Going through the entries, how many lines include the string "either"? Answer only with the number.

§

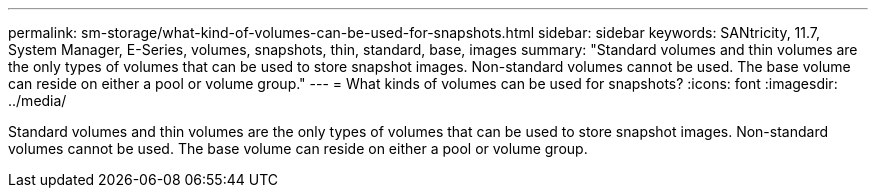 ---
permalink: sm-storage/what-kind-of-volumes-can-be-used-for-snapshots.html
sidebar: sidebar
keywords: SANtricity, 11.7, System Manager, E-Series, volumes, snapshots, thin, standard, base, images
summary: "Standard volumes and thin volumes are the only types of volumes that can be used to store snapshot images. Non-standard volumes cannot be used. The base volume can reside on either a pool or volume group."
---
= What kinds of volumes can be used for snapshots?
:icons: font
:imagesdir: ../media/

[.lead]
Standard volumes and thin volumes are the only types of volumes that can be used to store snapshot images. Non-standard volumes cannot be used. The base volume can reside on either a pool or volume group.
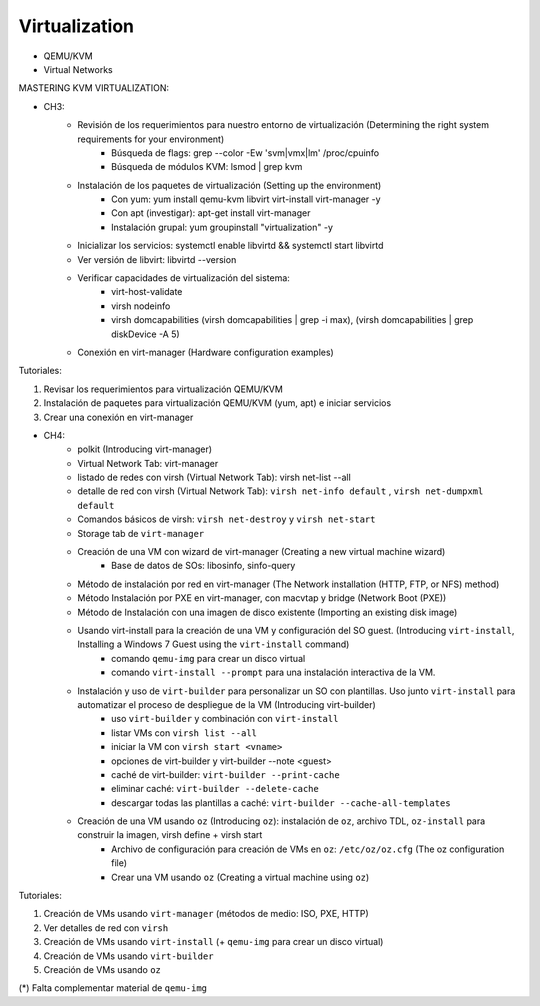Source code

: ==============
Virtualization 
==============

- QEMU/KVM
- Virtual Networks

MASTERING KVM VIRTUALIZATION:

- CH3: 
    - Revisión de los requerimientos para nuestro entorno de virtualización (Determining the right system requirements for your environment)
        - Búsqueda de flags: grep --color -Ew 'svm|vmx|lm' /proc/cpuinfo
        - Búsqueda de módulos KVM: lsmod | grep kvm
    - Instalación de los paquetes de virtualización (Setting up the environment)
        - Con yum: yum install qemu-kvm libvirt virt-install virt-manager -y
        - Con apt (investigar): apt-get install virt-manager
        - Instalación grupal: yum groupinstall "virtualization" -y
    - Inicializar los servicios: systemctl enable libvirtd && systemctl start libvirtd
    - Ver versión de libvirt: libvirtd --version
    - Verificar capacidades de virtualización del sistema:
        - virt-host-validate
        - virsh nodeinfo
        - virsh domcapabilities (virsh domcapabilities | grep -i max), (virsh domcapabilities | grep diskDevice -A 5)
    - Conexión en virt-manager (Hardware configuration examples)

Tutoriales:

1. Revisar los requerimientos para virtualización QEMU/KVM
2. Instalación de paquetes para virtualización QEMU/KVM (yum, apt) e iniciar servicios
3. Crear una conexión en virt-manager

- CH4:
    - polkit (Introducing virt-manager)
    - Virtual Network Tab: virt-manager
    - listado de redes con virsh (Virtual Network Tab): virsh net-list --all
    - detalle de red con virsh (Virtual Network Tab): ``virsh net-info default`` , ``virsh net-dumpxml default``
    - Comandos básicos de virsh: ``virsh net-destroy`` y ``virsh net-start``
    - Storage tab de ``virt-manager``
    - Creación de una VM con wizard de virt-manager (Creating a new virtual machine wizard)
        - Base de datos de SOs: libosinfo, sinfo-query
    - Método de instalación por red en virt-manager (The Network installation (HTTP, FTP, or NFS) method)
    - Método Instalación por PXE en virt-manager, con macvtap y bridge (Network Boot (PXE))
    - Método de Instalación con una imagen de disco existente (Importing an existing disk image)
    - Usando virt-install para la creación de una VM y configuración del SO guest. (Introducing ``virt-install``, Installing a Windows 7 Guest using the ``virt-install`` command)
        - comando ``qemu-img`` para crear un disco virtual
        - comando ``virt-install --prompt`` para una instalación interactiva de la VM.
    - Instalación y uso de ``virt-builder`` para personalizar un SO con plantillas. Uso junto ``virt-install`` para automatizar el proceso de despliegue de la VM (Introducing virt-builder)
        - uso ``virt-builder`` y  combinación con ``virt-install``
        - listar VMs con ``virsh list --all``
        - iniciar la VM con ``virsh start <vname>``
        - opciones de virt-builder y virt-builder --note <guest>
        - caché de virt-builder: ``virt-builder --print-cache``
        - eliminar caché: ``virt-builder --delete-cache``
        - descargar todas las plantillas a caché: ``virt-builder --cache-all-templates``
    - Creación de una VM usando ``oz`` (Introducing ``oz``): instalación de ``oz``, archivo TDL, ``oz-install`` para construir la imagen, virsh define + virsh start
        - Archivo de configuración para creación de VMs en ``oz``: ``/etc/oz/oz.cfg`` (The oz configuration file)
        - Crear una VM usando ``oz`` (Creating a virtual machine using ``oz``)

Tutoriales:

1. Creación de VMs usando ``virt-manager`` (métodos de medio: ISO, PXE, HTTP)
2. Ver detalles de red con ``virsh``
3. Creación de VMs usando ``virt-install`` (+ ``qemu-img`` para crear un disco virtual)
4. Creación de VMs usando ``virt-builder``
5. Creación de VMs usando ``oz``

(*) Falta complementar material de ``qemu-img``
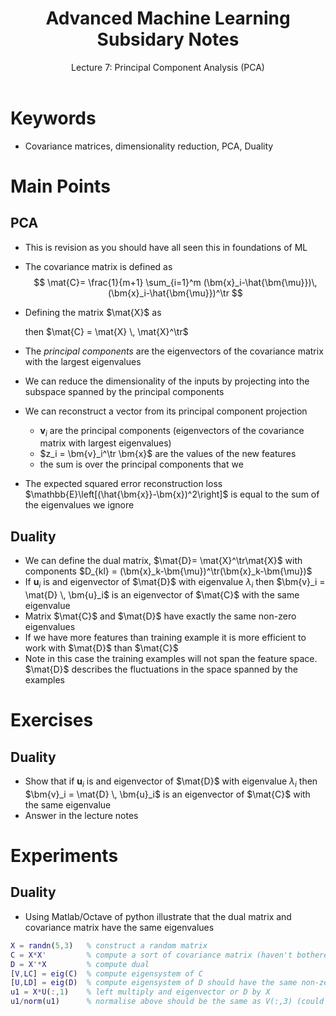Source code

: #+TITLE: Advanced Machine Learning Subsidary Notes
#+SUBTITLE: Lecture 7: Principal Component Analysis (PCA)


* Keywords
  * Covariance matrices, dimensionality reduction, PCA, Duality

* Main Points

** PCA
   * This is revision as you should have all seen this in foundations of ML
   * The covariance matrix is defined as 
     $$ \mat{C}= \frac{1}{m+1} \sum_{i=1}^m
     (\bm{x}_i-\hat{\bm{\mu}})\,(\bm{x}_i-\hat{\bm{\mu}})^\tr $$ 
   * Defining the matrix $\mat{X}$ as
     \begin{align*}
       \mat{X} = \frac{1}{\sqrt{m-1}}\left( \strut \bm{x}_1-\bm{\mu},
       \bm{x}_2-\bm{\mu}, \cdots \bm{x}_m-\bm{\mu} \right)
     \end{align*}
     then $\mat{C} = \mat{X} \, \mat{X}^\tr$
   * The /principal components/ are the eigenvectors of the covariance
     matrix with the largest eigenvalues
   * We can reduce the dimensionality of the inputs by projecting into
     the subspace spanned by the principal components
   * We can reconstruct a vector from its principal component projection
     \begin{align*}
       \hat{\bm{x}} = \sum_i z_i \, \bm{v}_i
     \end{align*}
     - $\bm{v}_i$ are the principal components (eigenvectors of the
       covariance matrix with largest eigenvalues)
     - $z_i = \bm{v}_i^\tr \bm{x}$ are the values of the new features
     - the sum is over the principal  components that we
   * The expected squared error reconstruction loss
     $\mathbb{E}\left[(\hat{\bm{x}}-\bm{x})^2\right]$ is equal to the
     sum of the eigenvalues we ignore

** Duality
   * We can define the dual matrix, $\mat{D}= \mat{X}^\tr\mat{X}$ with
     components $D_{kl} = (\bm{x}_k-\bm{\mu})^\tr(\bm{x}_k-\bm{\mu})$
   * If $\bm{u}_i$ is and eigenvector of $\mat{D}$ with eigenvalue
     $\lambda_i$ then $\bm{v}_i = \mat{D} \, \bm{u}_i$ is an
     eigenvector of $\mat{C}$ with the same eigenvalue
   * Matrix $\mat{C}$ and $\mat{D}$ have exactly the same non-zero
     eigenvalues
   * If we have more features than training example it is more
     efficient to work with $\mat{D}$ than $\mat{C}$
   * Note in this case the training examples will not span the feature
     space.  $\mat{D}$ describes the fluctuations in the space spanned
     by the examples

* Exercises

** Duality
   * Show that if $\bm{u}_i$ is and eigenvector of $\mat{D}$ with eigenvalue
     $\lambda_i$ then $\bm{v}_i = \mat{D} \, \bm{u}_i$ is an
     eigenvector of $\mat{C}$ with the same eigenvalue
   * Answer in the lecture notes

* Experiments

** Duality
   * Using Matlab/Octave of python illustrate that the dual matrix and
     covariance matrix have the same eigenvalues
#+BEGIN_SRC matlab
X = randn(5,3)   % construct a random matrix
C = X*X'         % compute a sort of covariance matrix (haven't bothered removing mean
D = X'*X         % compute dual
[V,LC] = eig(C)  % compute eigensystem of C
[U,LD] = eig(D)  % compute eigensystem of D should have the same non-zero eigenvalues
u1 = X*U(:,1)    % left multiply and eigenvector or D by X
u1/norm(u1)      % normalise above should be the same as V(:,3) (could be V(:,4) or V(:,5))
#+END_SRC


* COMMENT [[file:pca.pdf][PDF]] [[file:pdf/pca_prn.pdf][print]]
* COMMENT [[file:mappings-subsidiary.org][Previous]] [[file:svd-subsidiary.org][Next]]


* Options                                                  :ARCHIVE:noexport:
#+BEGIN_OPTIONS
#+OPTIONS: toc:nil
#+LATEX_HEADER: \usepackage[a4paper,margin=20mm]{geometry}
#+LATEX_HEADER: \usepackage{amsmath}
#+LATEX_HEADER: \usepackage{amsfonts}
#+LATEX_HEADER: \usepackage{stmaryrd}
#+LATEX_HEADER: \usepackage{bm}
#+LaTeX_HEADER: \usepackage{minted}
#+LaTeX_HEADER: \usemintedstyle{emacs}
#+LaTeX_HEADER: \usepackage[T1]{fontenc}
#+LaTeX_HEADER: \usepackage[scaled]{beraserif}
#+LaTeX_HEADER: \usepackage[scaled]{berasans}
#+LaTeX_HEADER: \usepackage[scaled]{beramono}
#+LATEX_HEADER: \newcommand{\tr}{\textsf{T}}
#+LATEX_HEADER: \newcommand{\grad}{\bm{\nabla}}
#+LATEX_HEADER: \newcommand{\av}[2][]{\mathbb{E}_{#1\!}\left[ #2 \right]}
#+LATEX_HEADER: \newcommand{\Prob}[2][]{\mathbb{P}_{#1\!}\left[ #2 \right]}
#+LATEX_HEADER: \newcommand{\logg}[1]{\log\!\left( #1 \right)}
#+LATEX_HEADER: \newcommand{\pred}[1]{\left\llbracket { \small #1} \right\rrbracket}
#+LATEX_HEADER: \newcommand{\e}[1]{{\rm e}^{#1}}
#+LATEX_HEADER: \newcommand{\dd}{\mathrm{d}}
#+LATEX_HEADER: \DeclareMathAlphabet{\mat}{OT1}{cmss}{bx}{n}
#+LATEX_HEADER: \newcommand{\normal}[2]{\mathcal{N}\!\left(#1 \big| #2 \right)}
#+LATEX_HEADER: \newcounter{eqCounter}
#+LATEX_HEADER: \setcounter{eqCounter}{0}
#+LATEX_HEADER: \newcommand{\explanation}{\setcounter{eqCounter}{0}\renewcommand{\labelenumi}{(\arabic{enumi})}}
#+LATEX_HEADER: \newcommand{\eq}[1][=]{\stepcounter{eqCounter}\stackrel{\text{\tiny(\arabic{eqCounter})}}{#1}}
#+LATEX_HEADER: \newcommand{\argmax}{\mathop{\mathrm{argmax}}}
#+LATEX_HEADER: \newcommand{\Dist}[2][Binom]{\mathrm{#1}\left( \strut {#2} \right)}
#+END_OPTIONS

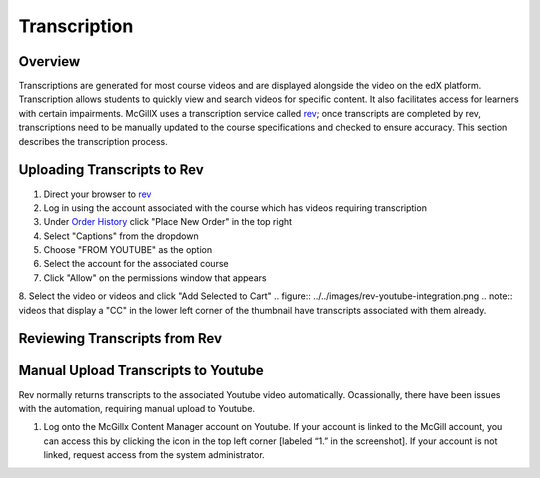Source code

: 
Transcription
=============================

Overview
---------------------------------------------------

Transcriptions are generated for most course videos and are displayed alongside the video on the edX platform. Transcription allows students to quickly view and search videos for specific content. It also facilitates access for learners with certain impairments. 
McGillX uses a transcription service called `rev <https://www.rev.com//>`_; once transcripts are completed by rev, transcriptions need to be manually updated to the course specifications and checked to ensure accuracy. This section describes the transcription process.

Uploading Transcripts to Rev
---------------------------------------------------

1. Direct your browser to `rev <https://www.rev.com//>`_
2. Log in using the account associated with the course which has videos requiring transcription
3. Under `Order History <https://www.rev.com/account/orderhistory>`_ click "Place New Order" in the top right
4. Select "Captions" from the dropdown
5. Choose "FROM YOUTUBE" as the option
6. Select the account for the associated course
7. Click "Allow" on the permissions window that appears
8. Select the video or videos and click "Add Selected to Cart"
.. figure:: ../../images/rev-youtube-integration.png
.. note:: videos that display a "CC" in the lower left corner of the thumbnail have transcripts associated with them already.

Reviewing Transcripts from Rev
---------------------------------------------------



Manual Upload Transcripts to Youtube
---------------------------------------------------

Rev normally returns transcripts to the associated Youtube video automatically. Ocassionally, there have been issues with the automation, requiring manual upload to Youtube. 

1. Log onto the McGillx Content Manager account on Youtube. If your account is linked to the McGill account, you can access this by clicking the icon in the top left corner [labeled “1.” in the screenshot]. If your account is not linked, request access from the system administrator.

§

● **YOUR RESPONSE**: 2